Вещи, сокрытые от создания мира
Шрифт:
Хороший государственный деятель, подобный Одиссею или евангельскому Каиафе, Креонт хотел бы положить конец этой чуме двойников, и он знает, что этого невозможно добиться, не прокляв одного из братьев и не благословив второго в точности так же, как старый Исаак поступил в совершенно аналогичной истории с Иаковом.
Креонт требует, чтобы фиванцы были единодушны в своем презрении к Полинику, поскольку понимает, что только единодушие может дать заместительной жертве власть восстановить общину.
Вот почему Креонт не может смириться с поведением Антигоны.
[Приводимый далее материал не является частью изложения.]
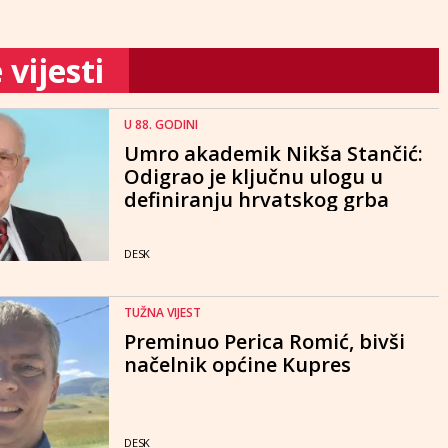
vijesti
U 88. GODINI
Umro akademik Nikša Stančić:
Odigrao je ključnu ulogu u
definiranju hrvatskog grba
DESK
TUŽNA VIJEST
Preminuo Perica Romić, bivši
načelnik općine Kupres
DESK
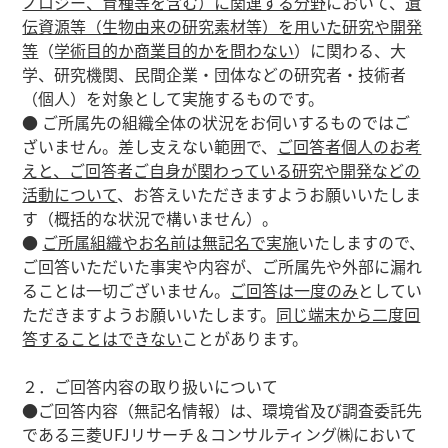
ノロジー、育種等を含む）に関連する分野
において、
遺
伝資源等（生物由来の研究素材等）を用いた研究や開発
等
（
学術目的か商業目的かを問わない
）に関わる、大
学、研究機関、民間企業・団体などの研究者・技術者
（個人）を対象として実施するものです。
● ご所属先の組織全体の状況をお伺いするものではご
ざいません。差し支えない範囲で、
ご回答者個人のお考
えと、ご回答者ご自身が関わっている研究や開発などの
活動について
、お答えいただきますようお願いいたしま
す（概括的な状況で構いません）。
●
ご所属組織やお名前は無記名で実施
いたしますので、
ご回答いただいた事実や内容が、ご所属先や外部に漏れ
ることは一切ございません。
ご回答は一度のみ
としてい
ただきますようお願いいたします。
同じ端末から二度回
答することはできない
ことがあります。
２．ご回答内容の取り扱いについて
●ご回答内容（無記名情報）は、環境省及び調査委託先
である三菱UFJリサーチ＆コンサルティング㈱において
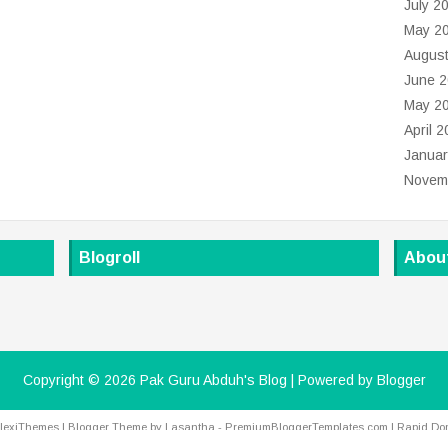
July 2
May 2
Augus
June 
May 2
April 
Januar
Novem
Blogroll
Abou
Copyright ©
2026
Pak Guru Abduh's Blog
| Powered by
Blogger
lexiThemes
| Blogger Theme by
Lasantha
-
PremiumBloggerTemplates.com
|
Rapid Do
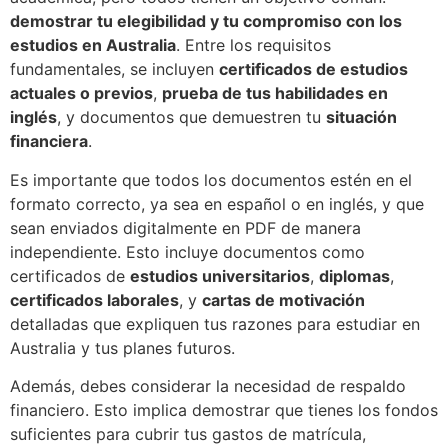
demostrar tu elegibilidad y tu compromiso con los
estudios en Australia
. Entre los requisitos
fundamentales, se incluyen
certificados de estudios
actuales o previos
,
prueba de tus habilidades en
inglés
, y documentos que demuestren tu
situación
financiera
.
Es importante que todos los documentos estén en el
formato correcto, ya sea en español o en inglés, y que
sean enviados digitalmente en PDF de manera
independiente. Esto incluye documentos como
certificados de
estudios universitarios
,
diplomas
,
certificados laborales
, y
cartas de motivación
detalladas que expliquen tus razones para estudiar en
Australia y tus planes futuros.
Además, debes considerar la necesidad de respaldo
financiero. Esto implica demostrar que tienes los fondos
suficientes para cubrir tus gastos de matrícula,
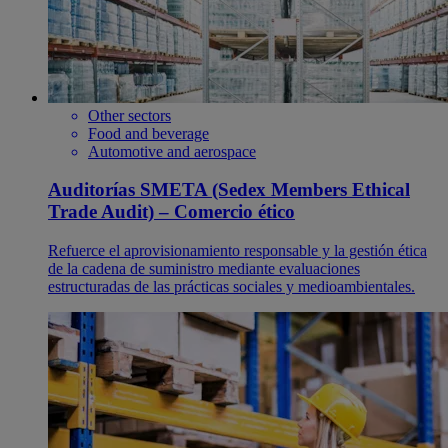
Other sectors
Food and beverage
Automotive and aerospace
Auditorías SMETA (Sedex Members Ethical
Trade Audit) – Comercio ético
Refuerce el aprovisionamiento responsable y la gestión ética
de la cadena de suministro mediante evaluaciones
estructuradas de las prácticas sociales y medioambientales.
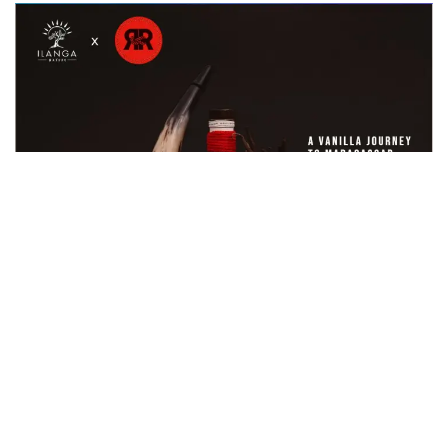
in
Actu
pour laisser un commentaire.
Se connecter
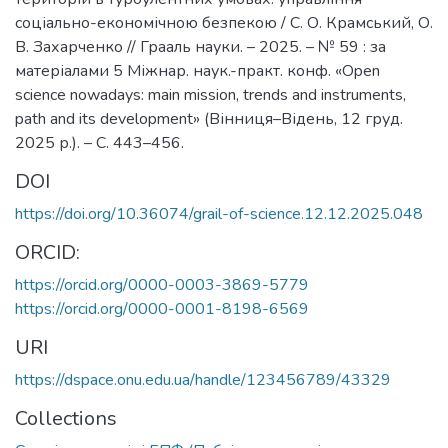
соціально-економічною безпекою / С. О. Крамський, О.
В. Захарченко // Грааль науки. – 2025. – № 59 : за
матеріалами 5 Міжнар. наук.-практ. конф. «Open
science nowadays: main mission, trends and instruments,
path and its development» (Вінниця–Відень, 12 груд.
2025 р.). – С. 443–456.
DOI
https://doi.org/10.36074/grail-of-science.12.12.2025.048
ORCID:
https://orcid.org/0000-0003-3869-5779
https://orcid.org/0000-0001-8198-6569
URI
https://dspace.onu.edu.ua/handle/123456789/43329
Collections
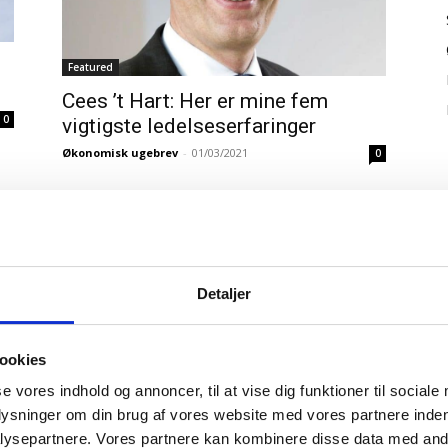
Featured
Cees ’t Hart: Her er mine fem
0
vigtigste ledelseserfaringer
Økonomisk ugebrev
-
01/03/2021
0
Detaljer
ookies
se vores indhold og annoncer, til at vise dig funktioner til sociale
plysninger om din brug af vores website med vores partnere inden
ysepartnere. Vores partnere kan kombinere disse data med andr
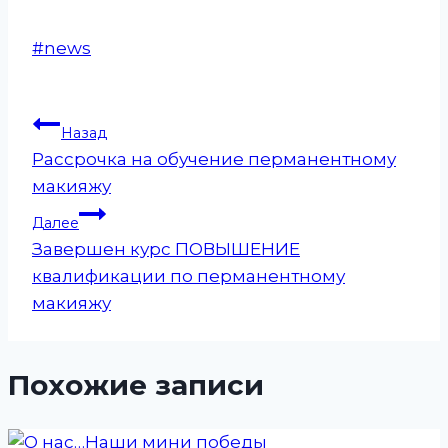
Метки
#
news
записи:
Навигация
Назад
Рассрочка на обучение перманентному
по
макияжу
записям
Далее
Завершен курс ПОВЫШЕНИЕ
квалификации по перманентному
макияжу
Похожие записи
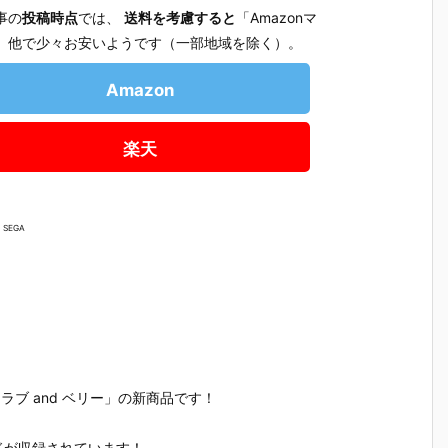
事の
投稿時点
では、
送料を考慮すると
「Amazonマ
」他で少々お安いようです（一部地域を除く）。
Amazon
楽天
 SEGA
【サンリオ】
【ちいかわ】
【コメダ珈琲
【マイン
ラブ and ベリー」の新商品です！
ご
『サンリオキ
『ちいかわ ホ
店】『コメダ
フト】『
だ
ャラクターズ
イップマグ ボ
珈琲店 マスコ
ンクラフト
ドが収録されています！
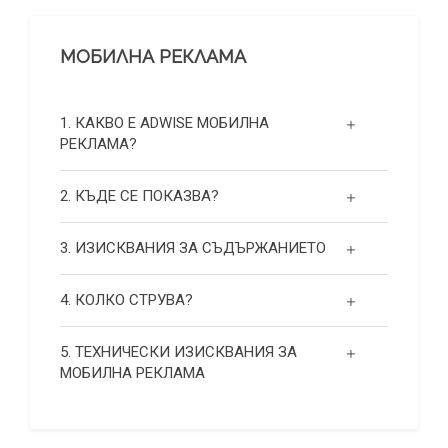
МОБИЛНА РЕКЛАМА
1. КАКВО Е ADWISE МОБИЛНА
РЕКЛАМА?
2. КЪДЕ СЕ ПОКАЗВА?
3. ИЗИСКВАНИЯ ЗА СЪДЪРЖАНИЕТО
4. КОЛКО СТРУВА?
5. ТЕХНИЧЕСКИ ИЗИСКВАНИЯ ЗА
МОБИЛНА РЕКЛАМА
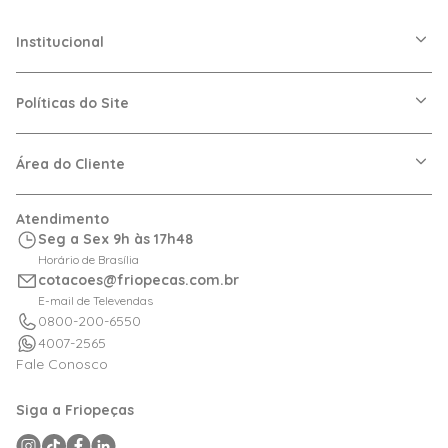
Institucional
A Friopeças
Nossas Lojas
Políticas do Site
Trabalhe Conosco
VRF
Política de Entrega
Dúvidas Frequentes
Política de Privacidade
Área do Cliente
Regras de Cupons
Política de Pagamento
Relação com Investidor
Trocas e Devoluções
Minha Conta
Atendimento
Logística
Meus Pedidos
Seg a Sex 9h às 17h48
Calculadora de BTUs
Horário de Brasília
Portal de Boletos
cotacoes@friopecas.com.br
Orçamentos
E-mail de Televendas
0800-200-6550
4007-2565
Fale Conosco
Siga a Friopeças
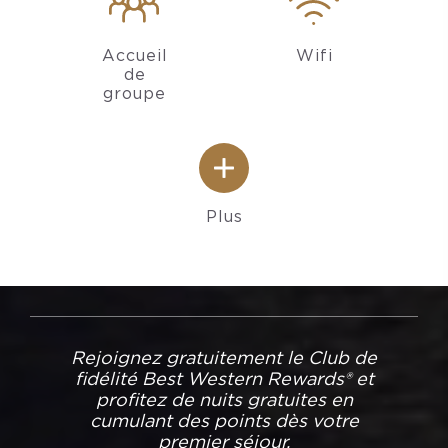
Accueil
Wifi
de
groupe
Plus
Rejoignez gratuitement le Club de
fidélité Best Western Rewards® et
profitez de nuits gratuites en
cumulant des points dès votre
premier séjour.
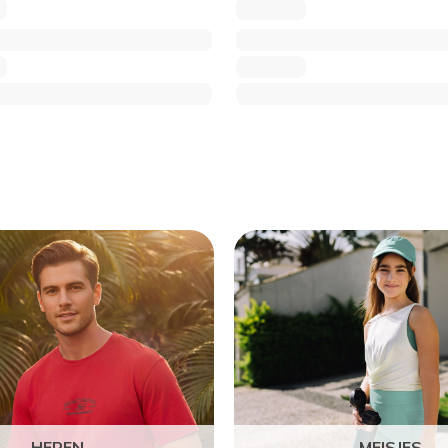
HEREN
MEISJES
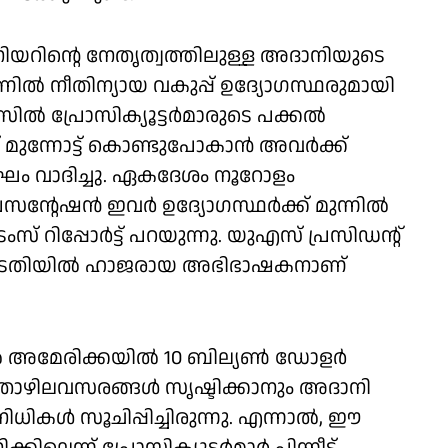
നിയറിന്റെ നേതൃത്വത്തിലുള്ള അദാനിയുടെ
‍ നീതിന്യായ വകുപ്പ് ഉദ്യോഗസ്ഥരുമായി
്‍ പ്രോസിക്യൂട്ടര്‍മാരുടെ പക്കല്‍
മുന്നോട്ട് കൊണ്ടുപോകാന്‍ അവര്‍ക്ക്
ഘം വാദിച്ചു. ഏകദേശം നൂറോളം
േഷന്‍ ഇവര്‍ ഉദ്യോഗസ്ഥര്‍ക്ക് മുന്നില്‍
് റിപ്പോര്‍ട്ട് പറയുന്നു. യുഎസ് പ്രസിഡന്റ്
 കോടതിയില്‍ ഹാജരായ അഭിഭാഷകനാണ്
്‍ അമേരിക്കയില്‍ 10 ബില്യണ്‍ ഡോളര്‍
തൊഴിലവസരങ്ങള്‍ സൃഷ്ടിക്കാനും അദാനി
ധികള്‍ സൂചിപ്പിച്ചിരുന്നു. എന്നാല്‍, ഈ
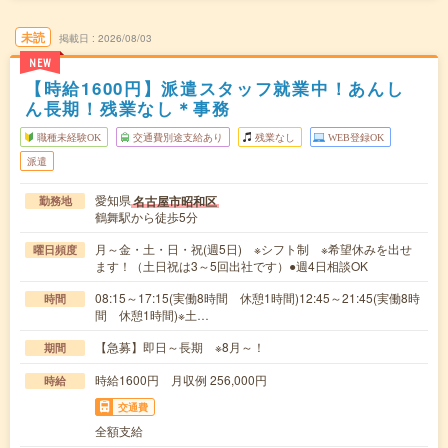
未読
掲載日
2026/08/03
NEW
【時給1600円】派遣スタッフ就業中！あんし
ん長期！残業なし＊事務
職種未経験OK
交通費別途支給あり
残業なし
WEB登録OK
派遣
愛知県
名古屋市昭和区
勤務地
鶴舞駅から徒歩5分
月～金・土・日・祝(週5日) ※シフト制 ※希望休みを出せ
曜日頻度
ます！（土日祝は3～5回出社です）●週4日相談OK
08:15～17:15(実働8時間 休憩1時間)12:45～21:45(実働8時
時間
間 休憩1時間)※土…
【急募】即日～長期 ※8月～！
期間
時給1600円 月収例 256,000円
時給
交通費
全額支給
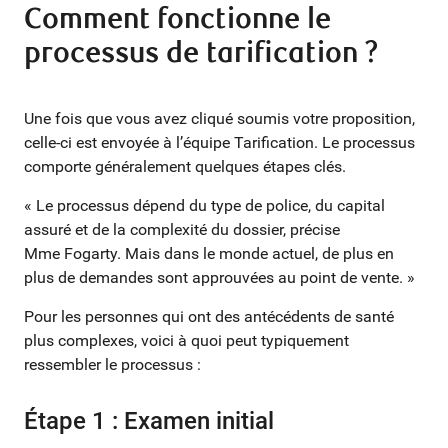
Comment fonctionne le
processus de tarification ?
Une fois que vous avez cliqué soumis votre proposition,
celle-ci est envoyée à l’équipe Tarification. Le processus
comporte généralement quelques étapes clés.
« Le processus dépend du type de police, du capital
assuré et de la complexité du dossier, précise
Mme Fogarty. Mais dans le monde actuel, de plus en
plus de demandes sont approuvées au point de vente. »
Pour les personnes qui ont des antécédents de santé
plus complexes, voici à quoi peut typiquement
ressembler le processus :
Étape 1 : Examen initial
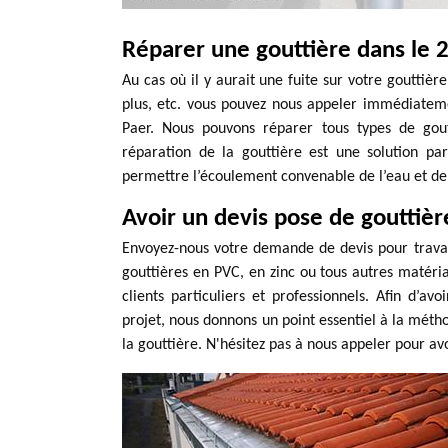
Réparer une gouttière dans le 
Au cas où il y aurait une fuite sur votre gouttièr
plus, etc. vous pouvez nous appeler immédiateme
Paer. Nous pouvons réparer tous types de gout
réparation de la gouttière est une solution pa
permettre l’écoulement convenable de l’eau et de 
Avoir un devis pose de gouttièr
Envoyez-nous votre demande de devis pour travau
gouttières en PVC, en zinc ou tous autres matéria
clients particuliers et professionnels. Afin d’av
projet, nous donnons un point essentiel à la métho
la gouttière. N'hésitez pas à nous appeler pour av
Женщина противостоит мифологической лжи; она говорит, что двойники идентичны и что с обоими следует обходиться одинаково. В сущности, она говорит то же, что и Христос, и, подобно Ему, она должна быть изгнана из своего общества и умереть.
Симона Вейль в своей удивительной интуиции увидела в Антигоне самую совершенную figura Christi античного мира. Она подчеркнула тот чудный стих, который Софокл вкладывает в уста своей героини и в котором
115
La Source grecque, . 57-64 et passim во многих других работах.
Креонту, который способен лишь повторять ей уже навязший в зубах аргумент всех человеческих культур: «Честь разная для добрых и для злых» (хотя чуть раньше он признавался, что братья неразличимы между собой), Антигона отвечает: «Благочестиво ль это в царстве мертвых?» (то есть вот это различие, которое ты делаешь между добрыми и злыми).
Этот стих подразумевает то, о чем Евангелия скажут открытым текстом, если божество существует, оно не может интересоваться спорами двойников.
Как бы ни был замечателен текст Софокла, высоты текста о суде Соломона, по-моему, он все же не достигает. Антигона выражает свои протест против того, что Креонт отказывает Полинику в ритуальных погребальных почестях. Она соглашается умереть не ради живого ребенка, как добрая блудница из Книги Царств, а ради уже умершего человека: и потому тексту Антигоны труднее ускользнуть от жертвенной интерпретации, чем тексту о Соломоне. Различие между текстом трагедии и текстом Библии может определить только Евангелие. Только в свете трагедии становятся понятными слова: «Предоставь мертвым погребать своих мертвецов» (Мф 8:22).
Конечно, достойно сожаления, что внимательный взор Симоны Вейль никогда не обращался к великим текстам Ветхого Завета. Ей не позволила этого сделать приверженность к худшим заблуждениям той интеллектуальной среды, к которой она принадлежала. Все эти мэтры, вроде философа Алэна, были эллинствующими гуманистами, внушившими ей своего рода «священный» ужас перед библейским текстом, характерный для всей мысли эпохи модерна, за некоторыми редкими исключениями, которые чаще всего дискредитированы и лишены всякого влияния.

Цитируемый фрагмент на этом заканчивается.